A decisão do conselheiro foi dada na última quinta-feira (03) atendendo pedido do prefeito
eleito Edisio Alves Maia, o conhecido “Fogoió”, que denunciou que o atual
prefeito Antônio Cinda estaria convocando aprovados no concurso com o
intuito de atrapalhar a sua futura administração.
A denúncia
Fogoió afirma na denúncia que no dia 5 de outubro, após a eleição, Antônio Cinda realizou a convocação dos aprovados no
concurso público, sendo que o município não possui condições financeiras para realizar gastos e, principalmente, porque já
está acima do limite previsto pela Lei de Responsabilidade Fiscal (LRF).
“Ocorre que o concurso em questão está eivado de vícios e o Sr. Prefeito não respeitou os impedimentos legais que se
apresentam no presente caso, visto que, conforme já é do conhecimento desta Corte de Contas, o município de Matias
Olímpio encontra-se com índice de gastos com pessoal muito acima do permitido em lei como mostra, por exemplo, o
Relatório de Gestão fiscal/Despesa com Pessoal, referente ao 1º quadrimestre do ano de 2016, onde o município está com
percentual de 58,20% e o Relatório de Gestão Fiscal/Despesa com Pessoal, referente ao ano de 2015, onde o município está
com percentual de 60,76%, ou seja, muito acima do limite de 54% permitido pela LRF”, destacou.

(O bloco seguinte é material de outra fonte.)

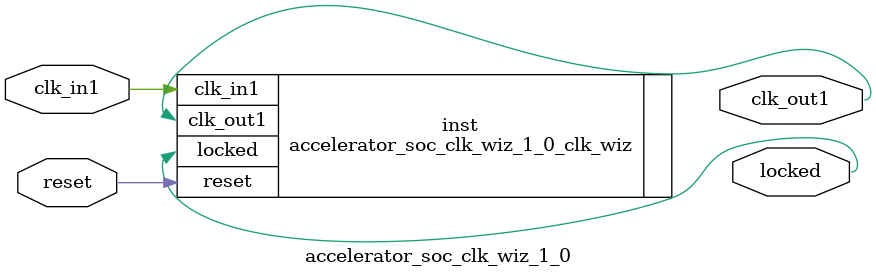
<source format=v>


`timescale 1ps/1ps

(* CORE_GENERATION_INFO = "accelerator_soc_clk_wiz_1_0,clk_wiz_v6_0_2_0_0,{component_name=accelerator_soc_clk_wiz_1_0,use_phase_alignment=false,use_min_o_jitter=false,use_max_i_jitter=false,use_dyn_phase_shift=false,use_inclk_switchover=false,use_dyn_reconfig=false,enable_axi=0,feedback_source=FDBK_AUTO,PRIMITIVE=MMCM,num_out_clk=1,clkin1_period=10.000,clkin2_period=10.000,use_power_down=false,use_reset=true,use_locked=true,use_inclk_stopped=false,feedback_type=SINGLE,CLOCK_MGR_TYPE=NA,manual_override=false}" *)

module accelerator_soc_clk_wiz_1_0 
 (
  // Clock out ports
  output        clk_out1,
  // Status and control signals
  input         reset,
  output        locked,
 // Clock in ports
  input         clk_in1
 );

  accelerator_soc_clk_wiz_1_0_clk_wiz inst
  (
  // Clock out ports  
  .clk_out1(clk_out1),
  // Status and control signals               
  .reset(reset), 
  .locked(locked),
 // Clock in ports
  .clk_in1(clk_in1)
  );

endmodule

</source>
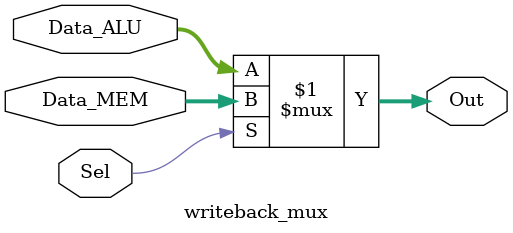
<source format=v>
`timescale 1ns / 1ps

module writeback_mux (
    input  wire [31:0] Data_ALU, Data_MEM,
    input  wire        Sel, // MemToReg control
    output wire [31:0] Out
);
    assign Out = Sel ? Data_MEM : Data_ALU; // Simple mux between ALU result and memory data
endmodule

</source>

Fogoió disse ainda na denúncia que o fato de Antônio Cinda não ter conseguido se reeleger, após perder a eleição, é o
principal motivo para ele ter feito a convocação com o objetivo de inviabilizar a sua gestão, quando for assumir em janeiro
de 2017.
“Tal manobra de convocação dos aprovados no referido concurso, eivado de irregularidades, é única e exclusivamente, uma
forma de tentar inviabilizar a gestão do requerente, visto que o atual gestor não conseguiu a reeleição, e quem assumirá a
responsabilidade pela prefeitura no mandato de 2017/2020 é o requerente. Como se vê, é de cristalina clareza que a
intenção do atual gestor é criar embaraços para o início da nova administração na tentativa de aumentar o número de
servidores efetivos, sem ter nenhuma necessidade, sendo o seu único objetivo é inviabilizar a nova gestão, razão pela qual
deve esse órgão tomar as medidas necessárias no sentido de sustar a posse decorrente do edital n° 01/2016”, disse.